I was just checking things out and I found out that it was in 64-bit mode.

Its right out fo the box, I never checked anything nor am I holding down the 6 and the 4 while booting.

Is this now standard for it to boot in 64 bit out of the box?

Thanks
 
Are your applications running in 64-bit or in the actual kernel and extensions running in 64-bit? To tell this, go to the System Profiler>Select "Software". Then, look at "64-bit Kernel and Extensions"- YES (true 64-bit), NO (applications).
 
Another way to check is to go to your activity monitor and see if the kernel is listed as Intel or Intel (64-bit).

All apps can run in the 64-bit space despite the kernel being 32-bit, so yeah...
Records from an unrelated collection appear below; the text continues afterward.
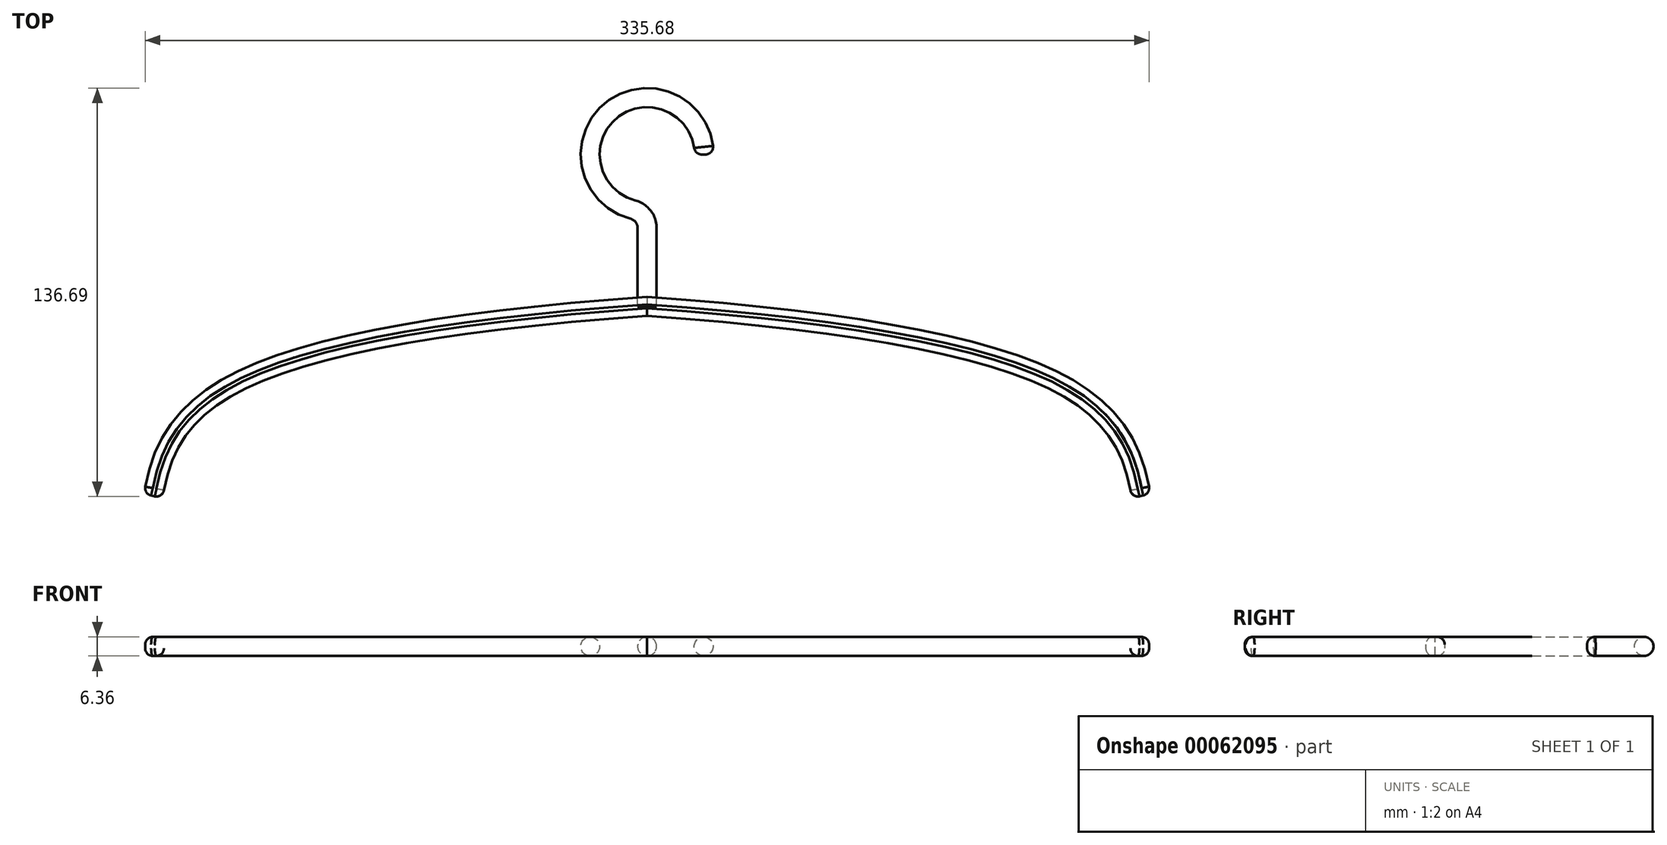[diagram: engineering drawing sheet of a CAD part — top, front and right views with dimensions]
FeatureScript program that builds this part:
annotation { "Feature Type Name" : "Feature", "Feature Type Description" : "" }
export const myFeature = defineFeature(function(context is Context, id is Id, definition is map)
    precondition{}
    {
        {
            var Q0;
            Q0=qCreatedBy(makeId("Top.planeOp"),FACE);
            var sketch = newSketch(context, id + "F0", { "sketchPlane" : qUnion([Q0])});
            skLineSegment(sketch, "E0", {"start": v(0, 0) * mm, "end": v(0, 26.2) * mm});
            skArc(sketch, "E1", {"start": v(19.05, 50.8) * mm, "mid": v(-11.67, 65.86) * mm, "end": v(-4.76, 32.35) * mm});
            skLineSegment(sketch, "E2", {"start": v(-165.1, 68.06) * mm, "end": v(-165.1, -63.5) * mm, "construction": true});
            skLineSegment(sketch, "E3", {"start": v(-165.1, -63.5) * mm, "end": v(0, -63.5) * mm, "construction": true});
            skFitSpline(sketch, "E4", {"points": [v(0, 0) * mm, v(-118, -17.83) * mm, v(-153.09, -36.92) * mm, v(-165.1, -63.5) * mm], "startDerivative": vector(-307.5, -22.13) * mm, "endDerivative": vector(-20.64, -141.72) * mm});
            skPoint(sketch, "E5.visualSharp", {"position": v(0, 31.75) * mm});
            skArc(sketch, "E5.filletArc", {"start": v(0, 26.2) * mm, "mid": v(-1.33, 30.1) * mm, "end": v(-4.76, 32.35) * mm});
            skSolve(sketch);
        }
        {
            var Q0;
            Q0=qCreatedBy(makeId("Right.planeOp"),FACE);
            var sketch = newSketch(context, id + "F1", { "sketchPlane" : qUnion([Q0])});
            skLineSegment(sketch, "E6.rect.bottom", {"start": v(0.63, 3.18) * mm, "end": v(-0.64, 3.18) * mm});
            skLineSegment(sketch, "E6.rect.top", {"start": v(0.63, -3.18) * mm, "end": v(-0.64, -3.18) * mm});
            skLineSegment(sketch, "E6.rect.left", {"start": v(3.18, 0.64) * mm, "end": v(3.18, -0.63) * mm});
            skLineSegment(sketch, "E6.rect.right", {"start": v(-3.18, 0.64) * mm, "end": v(-3.18, -0.64) * mm});
            skPoint(sketch, "E6.rect.middle", {"position": v(0, 0) * mm});
            skPoint(sketch, "E7.visualSharp", {"position": v(3.18, 3.18) * mm});
            skArc(sketch, "E7.filletArc", {"start": v(3.17, 0.64) * mm, "mid": v(2.43, 2.43) * mm, "end": v(0.63, 3.18) * mm});
            skPoint(sketch, "E8.visualSharp", {"position": v(3.18, -3.18) * mm});
            skArc(sketch, "E8.filletArc", {"start": v(0.63, -3.18) * mm, "mid": v(2.43, -2.43) * mm, "end": v(3.18, -0.63) * mm});
            skPoint(sketch, "E9.visualSharp", {"position": v(-3.18, 3.18) * mm});
            skArc(sketch, "E9.filletArc", {"start": v(-0.64, 3.18) * mm, "mid": v(-2.43, 2.43) * mm, "end": v(-3.18, 0.64) * mm});
            skPoint(sketch, "E10.visualSharp", {"position": v(-3.18, -3.18) * mm});
            skArc(sketch, "E10.filletArc", {"start": v(-3.18, -0.64) * mm, "mid": v(-2.43, -2.43) * mm, "end": v(-0.64, -3.18) * mm});
            skSolve(sketch);
        }
        {
            var Q0;
            Q0=makeQuery(id+"F1.imprint","IMPRINT",FACE,{"disambiguationData":[TD([[makeQuery(id+"F1.imprint","IMPRINT",EDGE,{"derivedFrom":sQuery(id+"F1.wireOp",EDGE,"E6.rect.bottom")}),1.0]])]});
            var Q1;
            Q1=sQuery(id+"F0.wireOp",EDGE,"E4");
            sweep(context, id + "F2", {"profiles" : qUnion([Q0]), "path" : qUnion([Q1])});
        }
        {
            var Q0;
            Q0=qCreatedBy(makeId("Front.planeOp"),FACE);
            var sketch = newSketch(context, id + "F3", { "sketchPlane" : qUnion([Q0])});
            skCircle(sketch, "E11", {"center": v(0, 0) * mm, "radius": 3.18 * mm});
            skSolve(sketch);
        }
        {
            var Q0;
            Q0=makeQuery(id+"F3.imprint","IMPRINT",FACE,{"disambiguationData":[TD([[makeQuery(id+"F3.imprint","IMPRINT",EDGE,{"derivedFrom":sQuery(id+"F3.wireOp",EDGE,"E11")}),1.0]])]});
            var Q1;
            Q1=sQuery(id+"F0.wireOp",EDGE,"E0");
            var Q2;
            Q2=sQuery(id+"F0.wireOp",EDGE,"E5.filletArc");
            var Q3;
            Q3=sQuery(id+"F0.wireOp",EDGE,"E1");
            sweep(context, id + "F4", {"profiles" : qUnion([Q0]), "path" : qUnion([Q1, Q2, Q3])});
        }
        {
            var Q0;
            Q0=makeQuery(id+"F2.opSweep","CAP_EDGE",EDGE,{"disambiguationData":[OSD([sQuery(id+"F0.wireOp",VERTEX,"E4.end"),sQuery(id+"F1.wireOp",EDGE,"E7.filletArc")])],"isStart":false});
            var Q1;
            Q1=makeQuery(id+"F2.opSweep","CAP_EDGE",EDGE,{"disambiguationData":[OSD([sQuery(id+"F0.wireOp",VERTEX,"E4.end"),sQuery(id+"F1.wireOp",EDGE,"E6.rect.left")])],"isStart":false});
            var Q2;
            Q2=makeQuery(id+"F2.opSweep","CAP_EDGE",EDGE,{"disambiguationData":[OSD([sQuery(id+"F0.wireOp",VERTEX,"E4.end"),sQuery(id+"F1.wireOp",EDGE,"E8.filletArc")])],"isStart":false});
            var Q3;
            Q3=makeQuery(id+"F2.opSweep","CAP_EDGE",EDGE,{"disambiguationData":[OSD([sQuery(id+"F0.wireOp",VERTEX,"E4.end"),sQuery(id+"F1.wireOp",EDGE,"E6.rect.top")])],"isStart":false});
            var Q4;
            Q4=makeQuery(id+"F2.opSweep","CAP_EDGE",EDGE,{"disambiguationData":[OSD([sQuery(id+"F0.wireOp",VERTEX,"E4.end"),sQuery(id+"F1.wireOp",EDGE,"E10.filletArc")])],"isStart":false});
            var Q5;
            Q5=makeQuery(id+"F2.opSweep","CAP_EDGE",EDGE,{"disambiguationData":[OSD([sQuery(id+"F0.wireOp",VERTEX,"E4.end"),sQuery(id+"F1.wireOp",EDGE,"E6.rect.right")])],"isStart":false});
            var Q6;
            Q6=makeQuery(id+"F2.opSweep","CAP_EDGE",EDGE,{"disambiguationData":[OSD([sQuery(id+"F0.wireOp",VERTEX,"E4.end"),sQuery(id+"F1.wireOp",EDGE,"E9.filletArc")])],"isStart":false});
            var Q7;
            Q7=makeQuery(id+"F2.opSweep","CAP_EDGE",EDGE,{"disambiguationData":[OSD([sQuery(id+"F0.wireOp",VERTEX,"E4.end"),sQuery(id+"F1.wireOp",EDGE,"E6.rect.bottom")])],"isStart":false});
            fillet(context, id + "F5", {"entities" : qUnion([Q0, Q1, Q2, Q3, Q4, Q5, Q6, Q7]), "radius" : 2.54 * mm, "tangentPropagation" : true, "allowEdgeOverflow" : false});
        }
        {
            var Q0;
            Q0=makeQuery(id+"F2.opSweep","SWEPT_BODY",BODY,{"disambiguationData":[OSD([sQuery(id+"F0.wireOp",EDGE,"E4"),sQuery(id+"F1.wireOp",EDGE,"E6.rect.bottom"),sQuery(id+"F1.wireOp",EDGE,"E6.rect.top"),sQuery(id+"F1.wireOp",EDGE,"E6.rect.left"),sQuery(id+"F1.wireOp",EDGE,"E6.rect.right"),sQuery(id+"F1.wireOp",EDGE,"E7.filletArc"),sQuery(id+"F1.wireOp",EDGE,"E8.filletArc"),sQuery(id+"F1.wireOp",EDGE,"E9.filletArc"),sQuery(id+"F1.wireOp",EDGE,"E10.filletArc")])]});
            var Q1;
            Q1=qCreatedBy(makeId("Right.planeOp"),FACE);
            mirror(context, id + "F6", {"entities" : qUnion([Q0]), "mirrorPlane" : qUnion([Q1])});
        }
        {
            var Q0;
            Q0=makeQuery(id+"F4.opSweep","CAP_EDGE",EDGE,{"disambiguationData":[OSD([sQuery(id+"F0.wireOp",VERTEX,"E1.start"),sQuery(id+"F3.wireOp",EDGE,"E11")])],"isStart":false});
            fillet(context, id + "F7", {"entities" : qUnion([Q0]), "radius" : 2.54 * mm, "tangentPropagation" : true, "allowEdgeOverflow" : false});
        }
    });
Perhaps though they enabled 64-bit kernel support on the newest white unibody MacBooks *shrug*
 
States No.

Got you.
I was missing reading on how to check.
I thought this was telling me I was in 64 mode:
ioreg -l -p IODeviceTree | grep firmware-abi

But only tells me I "can" boot in 64.

Sorry.
 
is there and added benefit to running in 64 as to 32?

Basically no. There's a theoretical performance advantage, but I've never been able to measure it, even with fairly powerful analysis tools and benchmark apps that I wrote specifically to show it. It's primarily useful for very large memory systems (i.e. not a macbook).

It might help VMWare performance a bit. I haven't checked that.